N.H. Woman Swallowed Anthrax, Perhaps From Drum
Health experts suspect a rare gastrointestinal anthrax case may be linked to a recent drumming circle in New Hampshire.
The New Hampshire woman who was stricken with the potentially fatal illness may have swallowed spores released into the air during a drumming exhibition she attended Dec. 4 at the United Campus Ministry center in Durham, the Associated Press reported.
An investigation revealed anthrax spores on two of the hide-covered drums, leading officials to shut down the center this week. After also finding spores on an electrical outlet, officials on Tuesday said antibiotics and vaccines would be available to 60 people who attended the drum circle and another 20 University of New Hampshire students who lived in the building or worked there.
Some health officials are calling this the first case of gastrointestinal anthrax in the United States, but the Centers for Disease Control and Prevention has not confirmed that, the AP said.

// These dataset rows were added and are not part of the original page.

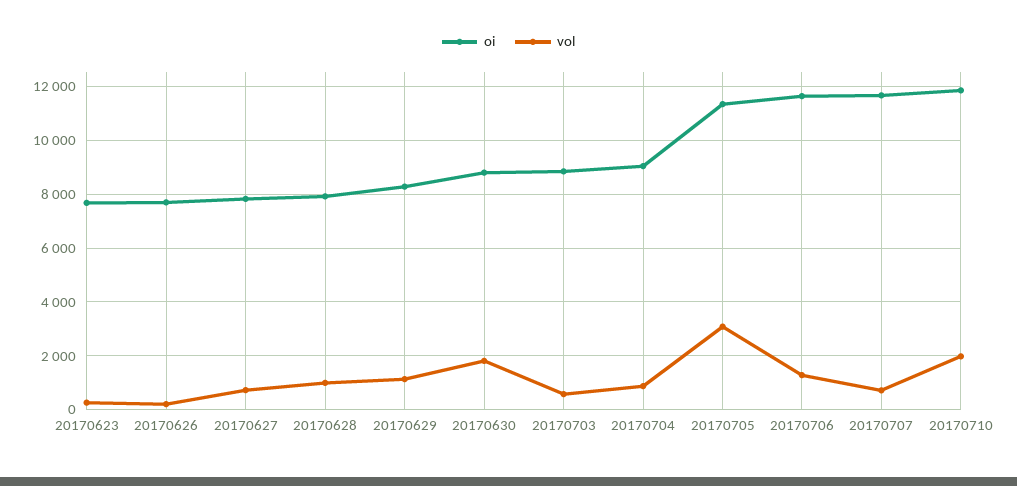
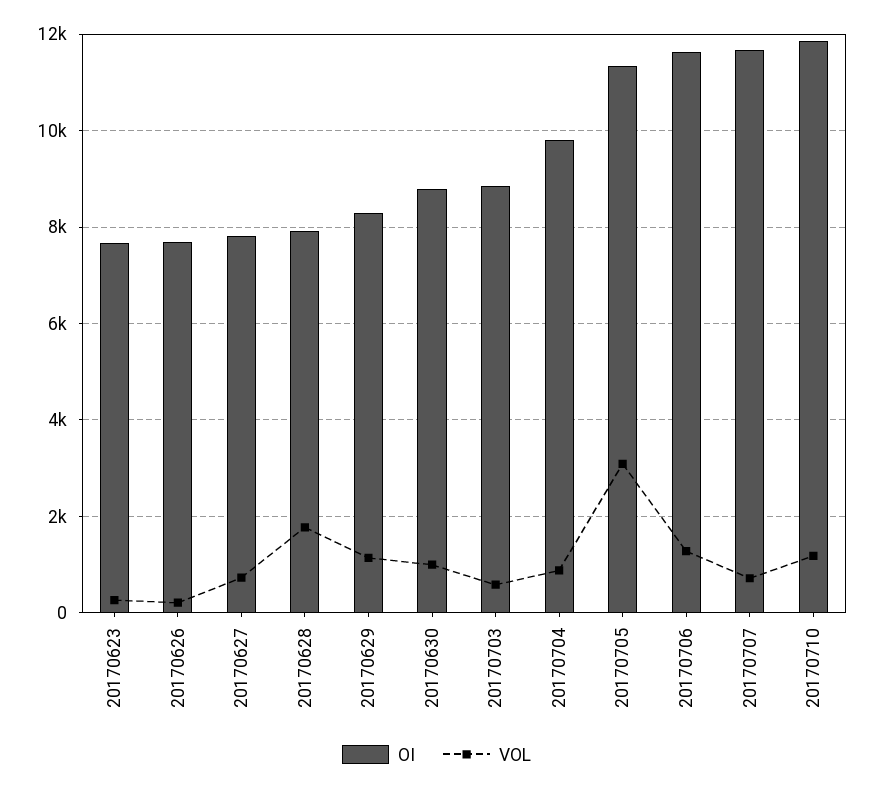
  {
    "oi": {
      "20170623": 7600,
      "20170626": 7600,
      "20170627": 7800,
      "20170628": 8000,
      "20170629": 8200,
      "20170630": 8800,
      "20170703": 8800,
-     "20170704": 9000,
+     "20170704": 9800,
      "20170705": 11400,
      "20170706": 11600,
      "20170707": 11600,
      "20170710": 11800
    },
    "vol": {
      "20170623": 200,
      "20170626": 200,
      "20170627": 800,
-     "20170628": 1000,
+     "20170628": 1800,
      "20170629": 1200,
-     "20170630": 1750,
+     "20170630": 1000,
      "20170703": 600,
      "20170704": 800,
      "20170705": 3000,
      "20170706": 1200,
      "20170707": 800,
-     "20170710": 2000
+     "20170710": 1200
    }
  }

One theory is that the woman ingested airborne spores propelled from a drum's animal-hide covering. "This was a wild type of anthrax that is found ubiquitously in our environment," said Dr. Elizabeth Talbot, an adviser to the state's public health division. "It can become stirred up or agitated to a place where it briefly suspends in the air, and this patient likely contacted it on her fingers and introduced it into her mouth or inhaled a ... spore into her mouth and then swallowed it," she said.
Two other recent U.S. anthrax cases involved hide-covered African drums, but in those instances the spores were inhaled or permeated the skin.

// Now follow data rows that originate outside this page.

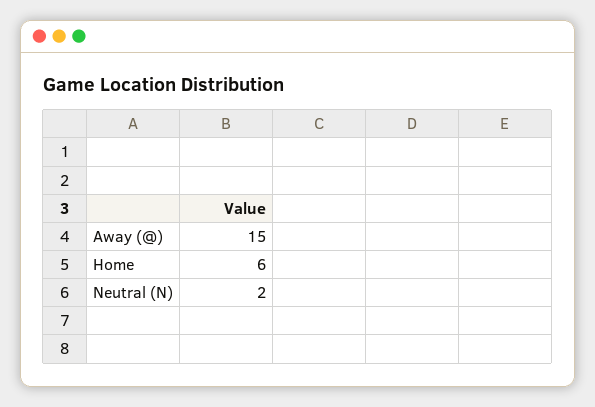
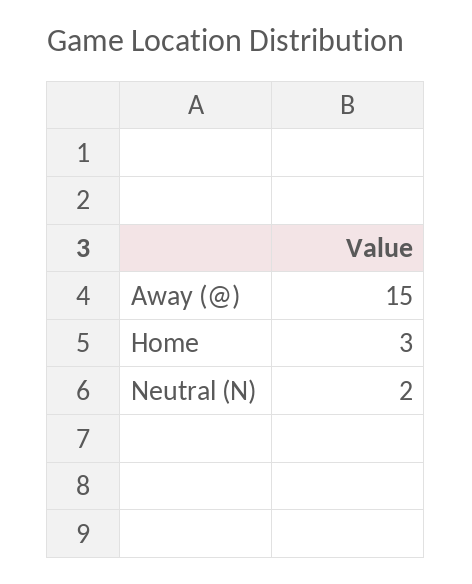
  {
    "Away (@)": 15,
-   "Home": 6,
+   "Home": 3,
    "Neutral (N)": 2
  }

Antibody Destroys Prostate Cancer: Study
Researchers have discovered an antibody that seeks out and abolishes prostate cancer cells in mice, even in advanced stages, a finding with potential for treatment of the disease in men, says the University of Pennsylvania research team.

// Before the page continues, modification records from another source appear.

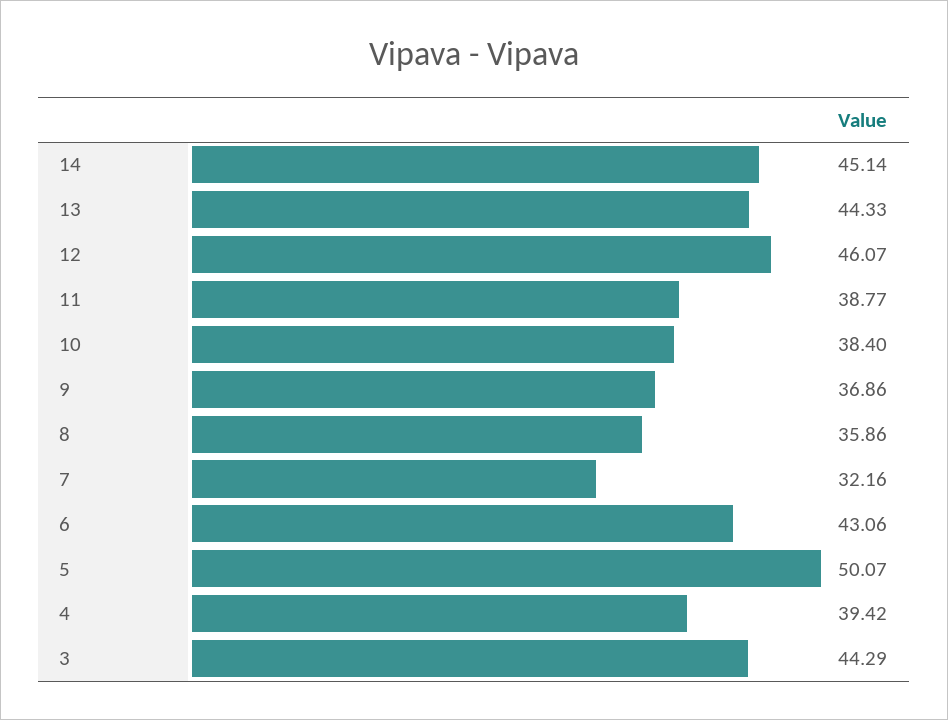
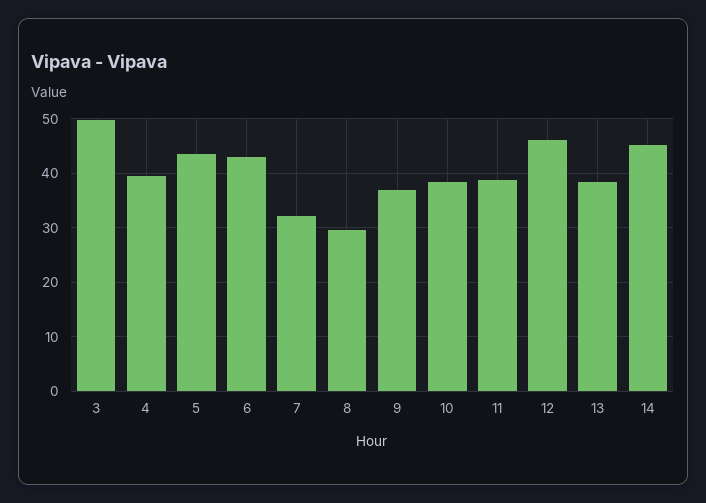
  {
    "14": 45.14,
-   "13": 44.33,
+   "13": 38,
    "12": 46.07,
    "11": 38.77,
    "10": 38.4,
    "9": 36.86,
-   "8": 35.86,
+   "8": 30,
    "7": 32.16,
    "6": 43.06,
-   "5": 50.07,
+   "5": 44,
    "4": 39.42,
-   "3": 44.29
+   "3": 50
  }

The antibody, known as F77, was able to bond with cancerous prostate tissues and cells, even androgen-independent cancer cells, which are seen in incurable prostate cancer, Agence France-Presse reported. But it didn't target normal tissues or tissues in other parts of the body, the researchers said.
The five-year survival rate for metastatic prostate cancer is currently 34 percent, they said in the study, which is published in the Proceedings of the National Academy of Science.
The antibody "shows promising potential for diagnosis and treatment of prostate cancer, especially for androgen-independent metastatic prostate cancer," which often spreads to the bones and is difficult to treat, they wrote.
Prostate cancer kills 500,000 men a year worldwide, according to the World Health Organization.
Moldy Smell Prompts Recall of Tylenol Arthritis Caplets
Consumer complaints about a moldy smell and gastrointestinal side effects from Tylenol Arthritis Caplets have led McNeil Consumer Healthcare to expand its voluntary recall of the 100-count bottles.
The New Jersey-based company announced the recall of all product lots of the Arthritis Pain Caplet 100-count bottles with the red EZ-Open Cap after reports of a moldy or musty smell that might cause vomiting, stomach pain, nausea and diarrhea.
The odor comes from trace amounts of a chemical called 2,4,6-tribromoanisole, which is created by the breakdown of another chemical used to treat wooden pallets that carry packaging materials, according to a McNeil statement. Not much is known about the health effects of this compound, but none of the side effects reported to McNeil were long-lasting or serious, the company said.
Consumers who bought the 100-count bottles with the EZ-Open red cap from the lots included in the recall can contact McNeil for instructions on a refund or replacement at 1-888-222-6036 or www.tylenol.com. Contact your doctor if you have medical concerns, the company advises.
In 1982, seven people in the Chicago area died after taking Extra-Strength Tylenol capsules that had been poisoned with potassium cyanide. The case was never solved, but it led to new guidelines for packaging over-the-counter products.